Galmon intervened in this action on April 26, 2013, and has had almost a year from his intervention to seek relief from this Court before the March 10, 2014, discovery deadline to request the taking of the above additional depositions. However, Galmon failed to do so. As a result, the Court finds that Galmon has failed to establish good cause exists to justify modification of the deadlines set by this Court. Therefore, Galmon's request for leave to take additional depositions is hereby DENIED.

C. Defendants' Motion to Quash and for Protective Order

Although Defendants failed to oppose Galmon's motion, they filed a Supplemental and Amended Motion to Quash and for Protective Order (R. Doc. 199, 224) requesting the issuance of a protective order pursuant to Fed. R. Civ. P. 26(c), and/or to quash any pending subpoenas Galmon issued under Rule 45.

Defendants argue that because Galmon already took more than ten depositions and failed to seek leave of court before noticing the additional depositions, he is in violation of Fed. R. Civ. P. 30(a)(2)(A)(I), which provides that a party must obtain leave of court to take additional depositions if the taking of those depositions would make the side the party is affiliated with to have taken more than ten depositions. See R. Doc. 224, p. 3.

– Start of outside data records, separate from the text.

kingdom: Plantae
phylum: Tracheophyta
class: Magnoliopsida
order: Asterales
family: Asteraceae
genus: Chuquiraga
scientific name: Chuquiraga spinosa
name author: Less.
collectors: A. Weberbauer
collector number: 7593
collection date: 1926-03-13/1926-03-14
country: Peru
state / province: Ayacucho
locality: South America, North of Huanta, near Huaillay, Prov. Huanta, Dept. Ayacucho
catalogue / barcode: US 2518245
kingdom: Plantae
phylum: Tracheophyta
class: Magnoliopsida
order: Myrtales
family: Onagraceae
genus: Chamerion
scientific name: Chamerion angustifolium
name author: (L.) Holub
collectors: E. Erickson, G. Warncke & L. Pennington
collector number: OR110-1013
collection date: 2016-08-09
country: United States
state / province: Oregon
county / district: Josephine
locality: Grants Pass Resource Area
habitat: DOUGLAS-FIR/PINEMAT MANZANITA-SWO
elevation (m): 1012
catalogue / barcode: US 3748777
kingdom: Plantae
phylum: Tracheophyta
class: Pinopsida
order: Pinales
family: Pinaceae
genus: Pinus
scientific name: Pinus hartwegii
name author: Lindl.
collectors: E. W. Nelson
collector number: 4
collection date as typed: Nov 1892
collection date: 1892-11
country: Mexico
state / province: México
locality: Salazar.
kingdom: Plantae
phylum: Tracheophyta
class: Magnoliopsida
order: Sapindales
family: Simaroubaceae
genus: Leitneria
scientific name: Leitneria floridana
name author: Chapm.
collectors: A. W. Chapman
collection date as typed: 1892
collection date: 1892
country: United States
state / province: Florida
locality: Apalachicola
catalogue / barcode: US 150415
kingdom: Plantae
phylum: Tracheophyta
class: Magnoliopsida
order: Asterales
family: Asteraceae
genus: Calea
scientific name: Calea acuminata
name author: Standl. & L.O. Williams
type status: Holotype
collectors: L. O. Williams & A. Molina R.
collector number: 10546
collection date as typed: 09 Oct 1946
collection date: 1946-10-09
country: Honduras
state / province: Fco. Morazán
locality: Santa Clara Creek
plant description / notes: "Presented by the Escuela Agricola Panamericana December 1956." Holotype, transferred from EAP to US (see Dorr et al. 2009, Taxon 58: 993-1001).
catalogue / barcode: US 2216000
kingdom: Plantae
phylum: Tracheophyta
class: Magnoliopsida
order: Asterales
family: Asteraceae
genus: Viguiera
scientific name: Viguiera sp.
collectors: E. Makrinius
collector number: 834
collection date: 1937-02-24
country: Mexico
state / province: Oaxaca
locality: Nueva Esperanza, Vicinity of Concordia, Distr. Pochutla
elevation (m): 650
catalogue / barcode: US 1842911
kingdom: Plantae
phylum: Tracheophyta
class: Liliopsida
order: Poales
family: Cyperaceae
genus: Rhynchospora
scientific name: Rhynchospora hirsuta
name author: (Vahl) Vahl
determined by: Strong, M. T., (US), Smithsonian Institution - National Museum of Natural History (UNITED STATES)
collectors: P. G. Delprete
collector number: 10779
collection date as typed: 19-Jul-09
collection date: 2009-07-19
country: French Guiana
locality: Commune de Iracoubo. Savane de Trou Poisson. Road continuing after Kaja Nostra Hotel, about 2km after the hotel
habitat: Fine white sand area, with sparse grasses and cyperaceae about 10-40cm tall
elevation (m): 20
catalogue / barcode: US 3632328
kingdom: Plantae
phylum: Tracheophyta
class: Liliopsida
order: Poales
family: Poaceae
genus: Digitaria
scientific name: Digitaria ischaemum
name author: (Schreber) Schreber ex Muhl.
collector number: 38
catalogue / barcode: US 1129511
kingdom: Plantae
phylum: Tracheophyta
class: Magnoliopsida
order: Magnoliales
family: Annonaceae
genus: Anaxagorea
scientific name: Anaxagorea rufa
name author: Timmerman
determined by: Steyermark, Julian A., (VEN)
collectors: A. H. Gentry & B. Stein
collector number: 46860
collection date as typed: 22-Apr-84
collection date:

Because the Court finds that Galmon's motion to compel the depositions of the additional eleven witnesses was denied, the Court hereby finds that Defendants' Supplemental and Amended Motion to Quash and for Protective Order of the same (R. Doc. 199) and (R. Doc. 224) is hereby denied because the matter currently before the Court is actually the motion for leave which Plaintiff filed late.

IV. Conclusion

IT IS ORDERED that Plaintiff's Motion for Leave to Take Additional Depositions in Complex Case (R. Doc. 191) is DENIED AS MOOT IN PART and DENIED IN PART.

IT IS DENIED AS MOOT as to Plaintiff's request to depose Deputy Phebus.

IT IS DENIED IN PART as to Plaintiff's request to take eleven additional depositions.

IT IS FURTHER ORDERED that Defendants' Supplemental and Amended Motion to Quash and for Protective Order (R. Doc. 199) and (R. Doc. 224) is DENIED.

FootNotes


1. On December 17, 2013, this Court issued an Order of Dismissal, providing that all claims brought by Plaintiffs Willene Briggs, Kim Brumfield, Kendra Pendleton and Allen Briggs were dismissed upon the parties having reached a settlement. See R. Doc. 148. Therefore, the only remaining plaintiff is Carl Garmon, Sr.